El dolor, cuando no encuentra vía de simbolización, deviene sufrimiento. Lo no pensado duele. Y lo que no se escucha a tiempo, retorna. Una formulación más cruda podría ser: “El infierno es la verdad vista demasiado tarde”, frase atribuida a Thomas Hobbes. El sufrimiento puede ser eso: una verdad que no encontró palabra, ni tiempo, ni testigo, y que vuelve desde lo real, sin forma ni contexto.

Por eso, la posibilidad de transformación a partir del malestar requiere trabajo psíquico. No negarlo, no interpretarlo de inmediato, no anestesiarlo. Escuchar. Dar tiempo. Dejar que algo se diga allí donde antes solo había repetición o silencio.

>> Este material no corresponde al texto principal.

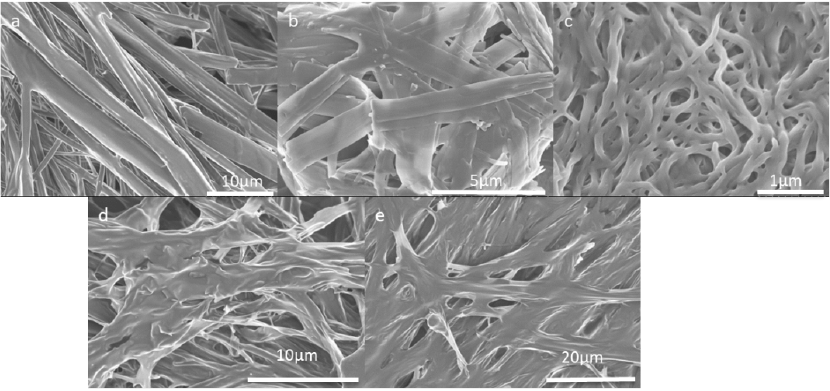
Figure 2. The FESEM imagines of xerogels 1 from different solvents: ( a ) DMF, ( b ) DMSO, ( c ) ethanol, ( d ) 1,4-dioxane, ( e )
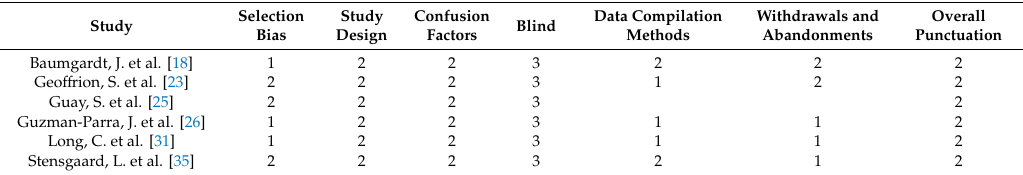
Table 6. Results of the methodological quality assessment (E ff ective Public Health Practice Project, EPHPP) [39].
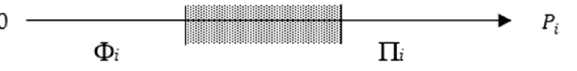
Figure 4. Pruning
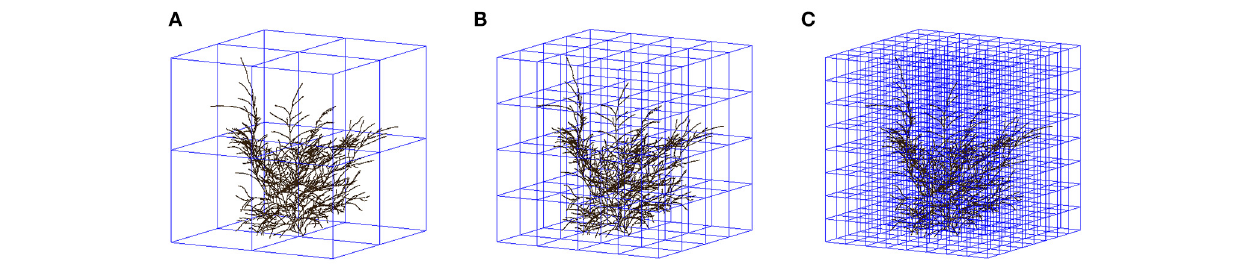
FIGURE 2 | Illustration of three successive steps in the cube-counting procedure of fractal dimension estimation, i.e., the steps in which one of the smallest cubes to contain the entire skeletal branching pattern of a miniature coniferous tree (here, Microbiota decussata Gold Spot) is divided into (A) 8 = 2 × 2 × 2; (B) 64 = 4 × 4 × 4; and (C) 512 = 8 × 8 × 8 cubes which have a sidelength equal to (A) 1/2; (B)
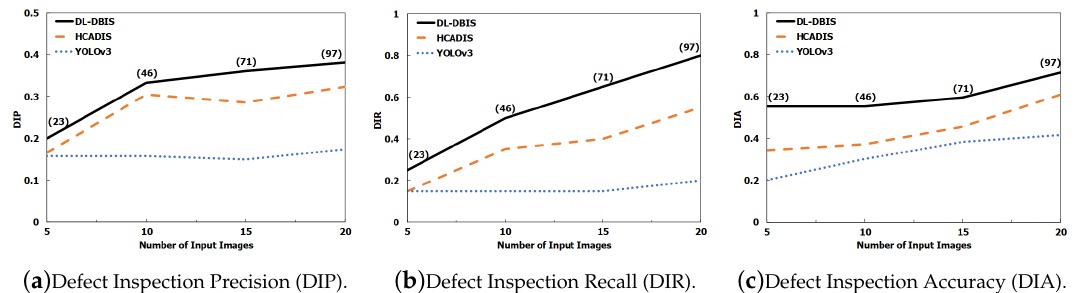
( a ) Defect Inspection Precision (DIP). ( b ) Defect Inspection Recall (DIR). ( c ) Defect Inspection Accuracy (DIA). Figure 17. Performance comparisons of different defect inspection schemes to various number of inputted bean images.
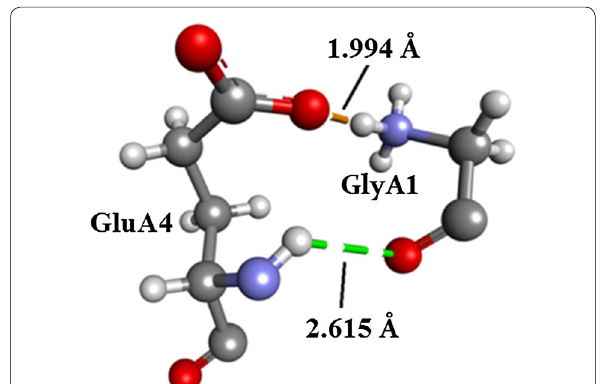
Fig. 9 The salt bridge GLYA1:HOC and GLUA4:OE1 in Insugen (I). Relevant distances in Å are indicated. Drawn with Biovia, Discovery Studio 2016 [35]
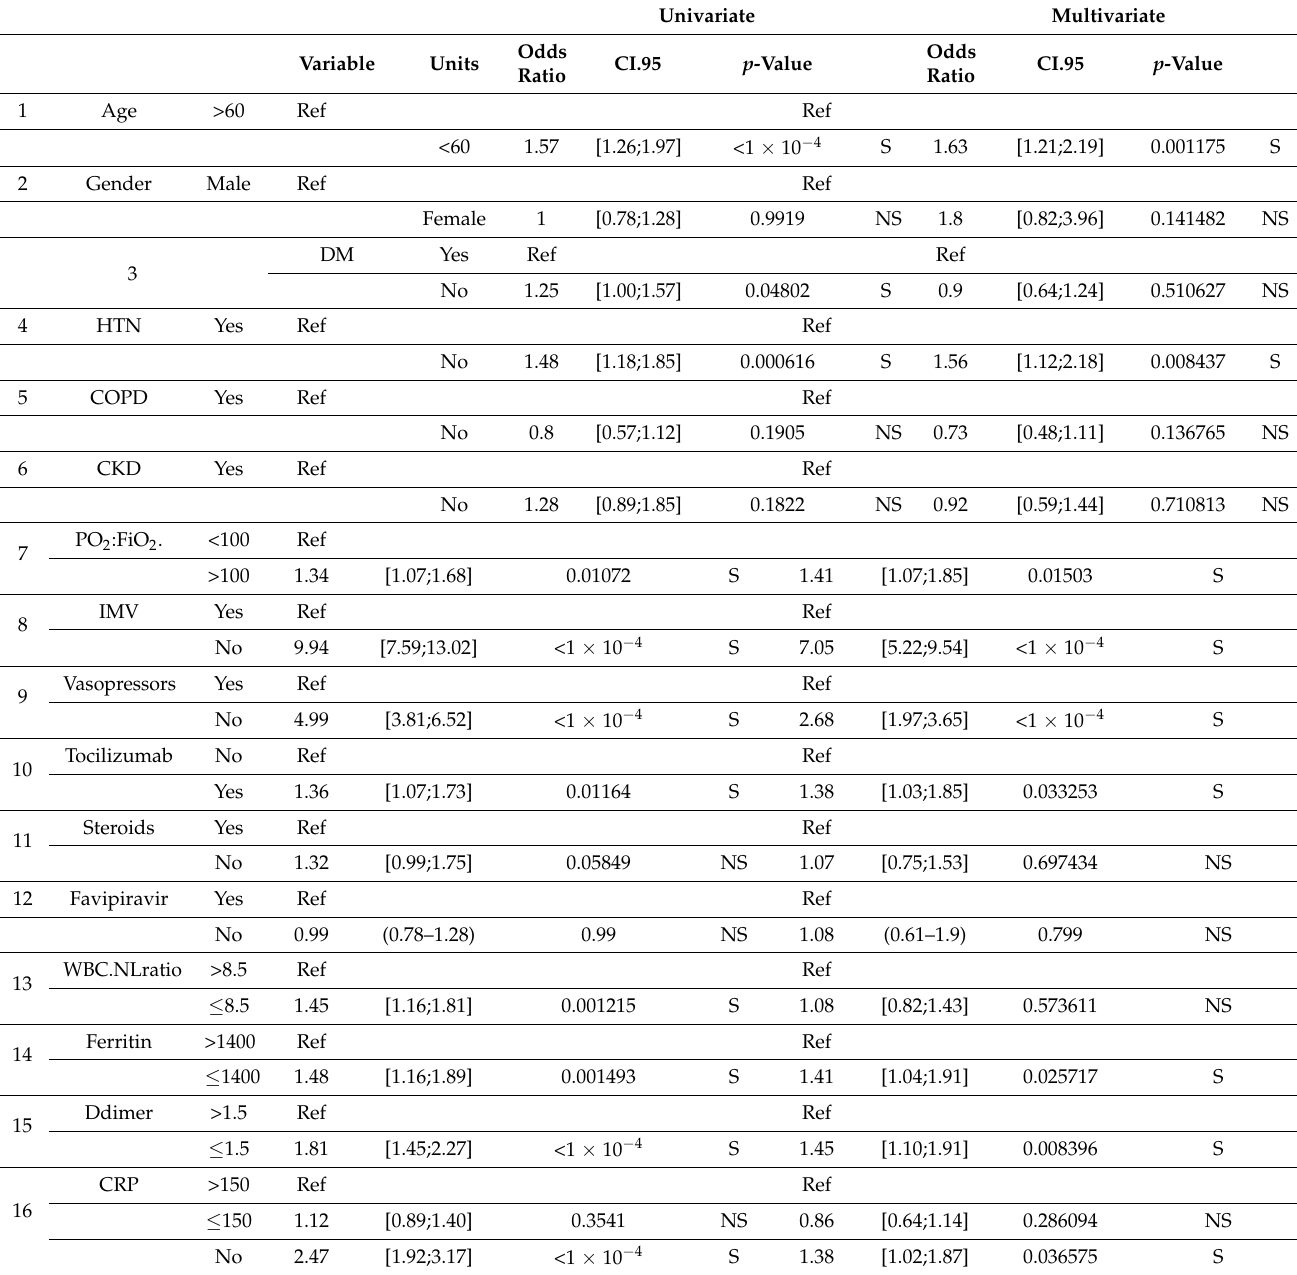
Table 3. Multivariate logistic regression for the overall 28 day hospital survival in the fully propensity- matched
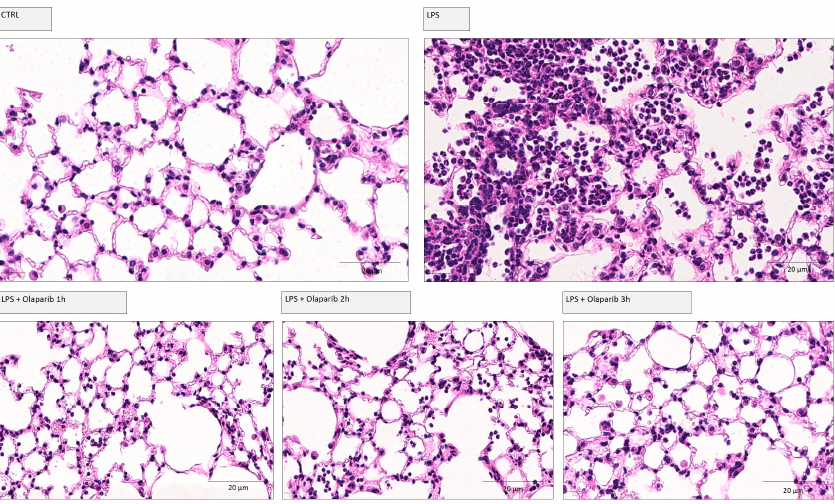
Figure 18. Effect of olaparib post-treatment on lung histology in a murine model of ALI. C57Bl/6 mice received either PBS (30 µL) or LPS (50 µg in 30 µL PBS) by intratracheal instillation in the absence or presence of 10 mg/kg olaparib delayed to 1, 2, or 3 h post-LPS. After 24 h, lung tissues were analyzed histologically. Representative histological pictures are shown. Please note the increased cell infiltration and inflammation after LPS and the improvement by olaparib in the LPS-treated animals. Olaparib also remained effective in terms of reducing pulmonary extravasation and inhibiting neutrophilia in the BAL (Figure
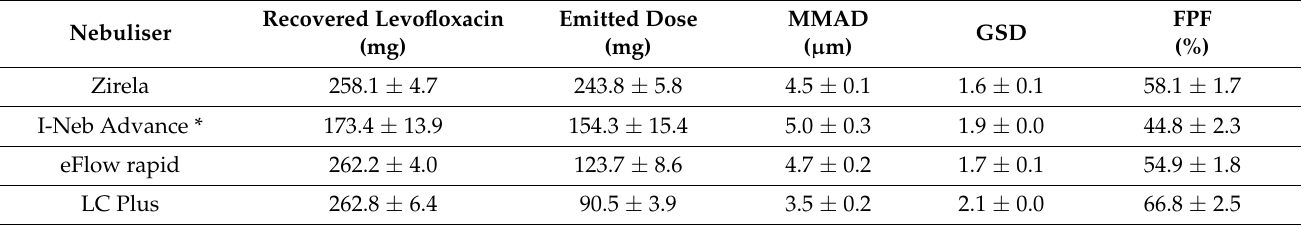
Figure 2. Next-Generation Impactor (NGI) stage (S) deposition of levofloxacin with each nebuliser. The inset shows the cumulative levofloxacin percentage below the size cut-off of each NGI stage. MOC, micro-orifice filter. Table 1. Emitted dose and aerosol particle size distribution parameters for each nebuliser.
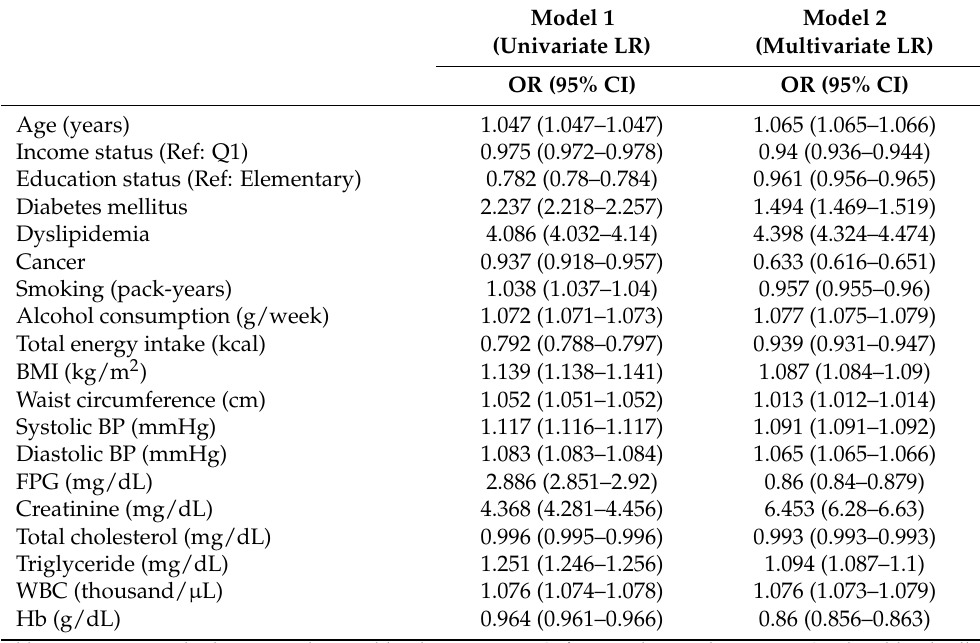
Table 2. Risk factors for hypertension selected by backward-stepwise logistic regression in Korean men.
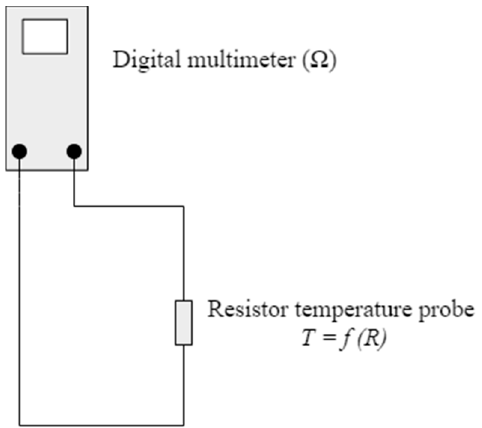
Figure 4. Resistance temperature device (RTD) showing calibrated resistor R and high impedance digital multimeter set to read ohms ( Ω ).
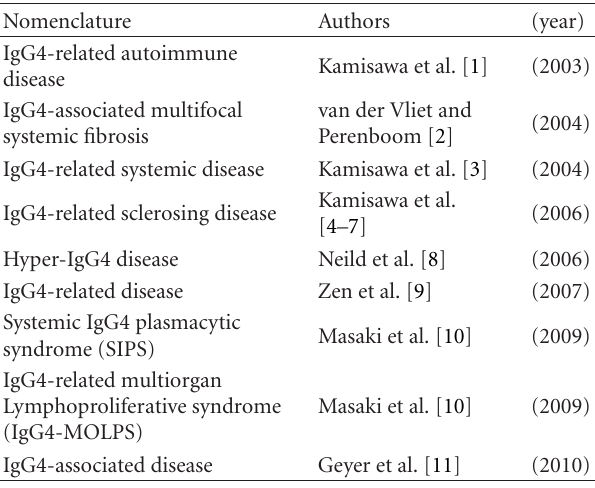
Table 1: Nomenclatures of IgG4-related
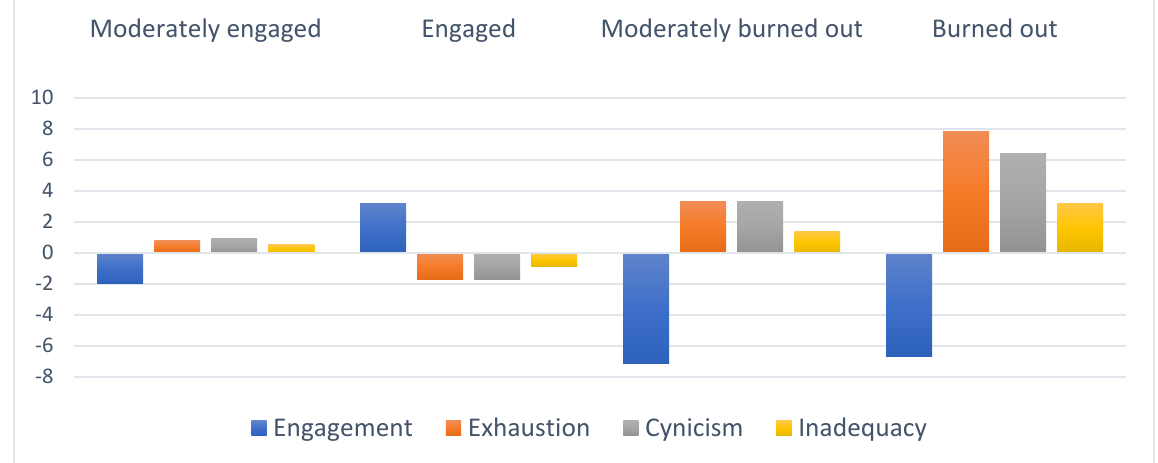
Figure 1. Standardized means on the clustering variables by profiles.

Muchos síntomas comienzan a perder fuerza cuando se les da lugar en la palabra. No porque hablar de ellos los elimine, sino porque al decir, el sujeto deja de estar enteramente capturado por eso que lo aflige. Algo se separa, se ubica, se nombra.

El síntoma deja de ser un amo hostigador. El dolor nada no enseña si no se le escucha. El sufrimiento no nos transforma si no se le habita con palabras.

Y la angustia puede dejar de ser abismo para convertirse en brújula.